Finished, the good doctor lifted the needle from my arm, set the syringe aside, reached back, and grabbed a handful of my hair. As he lifted the inhaler to my nose, I caught a glimpse of the label. Desmopressin, it said. With his free hand, Hassan primed the pump, then jammed the plastic tip into my right nostril, and I felt the sickening rush of the drug.

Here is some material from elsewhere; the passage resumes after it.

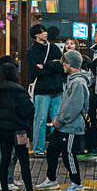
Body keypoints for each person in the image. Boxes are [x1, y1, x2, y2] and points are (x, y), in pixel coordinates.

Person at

Keep us safe, Lord, I prayed, though I wasn’t sure what help, if any, the prayer could bring me now.

* * *

The real downside to overdosing on nootropic drugs is that they leave you with an acute and lasting memory of each unpleasant detail of the experience. I will never forget that room at Bruns Werner’s house in Marrakech, the gruesome photographs, the three figures at the café Les Trois Singes. Nor will I forget the trip that followed, the vertiginous ride across the mountains, the color of my bile on the roadside, or the smell of the car we rode in, a mixture of aftershave and body odor, and some unknown sweetness I have yet to put a name to. Nor, try as I might, will I ever forget the constant, shivering, bone-deep ache.

Hassan, Salim, and I left the villa shortly after my meeting with Werner and, with Salim driving, headed out of town and up into the green foothills of the Atlas. Before we crossed the Oued Zat, I had regurgitated the entirety of my breakfast and was retching up mucus. By the time we reached the High Atlas, I was incapacitated enough by convulsions that my two escorts felt safe leaving me in the Mercedes at the Tizi n’Tichka Pass while they rinsed their feet and hands, unrolled their mats, and performed their midday prayers. Then we were on our way again, plunging down into the austere southern mountains, toward Ourzazate and the desert.

In its own spiteful way, the noxious combination of drugs was working, though what I remembered on that trip was doubtless not what Werner had hoped I would. Later, I would be tempted to think my prayer had worked, but at the time I didn’t have the strength to question the source of my luck.

Though it was the beginning of November when the sisters found me, I spent the first six weeks of what I remember as my life in the hospital in Lyon, vainly trying to retrieve myself. It wasn’t till the middle of December that Dr. Delpay suggested I might think about a more permanent home, and the sisters offered to take me in. I arrived at the convent just in time for the last week of Advent.

That week before Christmas is a time for summoning Christ, and each night at vespers, before the Magnificat, the Benedictines sing a series of antiphons that literally call out to Him, each addressing the Savior by a different name. O Wisdom, they sing, O Root of Jesse, O Adonai. It’s a primal kind of call, beautiful and mystical as a Buddhist chant, each yearning O resonating through the barren winter air.

On that trip to the desert it was my first night at the convent I relived, the singing of the antiphon. Heloise had been appointed my unofficial guardian, and it was she who took me to the chapel that evening. It was snowing, the flakes fine as sifted sugar, dusting us on the walk across the yard. We arrived at vespers glistening like candied almonds.

I had come from the hospital in Lyon that afternoon and had yet to meet many of the sisters. When we entered the chapel, each head turned briefly toward us, each pair of eyes falling on my own, then looking quickly away. I would later come to learn the delicate equilibrium it took to maintain such a community, the magnitude of the chance they’d taken by giving me a home. I’m sure they were eager to see what they’d gotten themselves into, eager to get a look at the strange American who would be living among them. Heloise must have known how scared I was. She reached out, took my hand in her own, and gave my fingers a tight squeeze.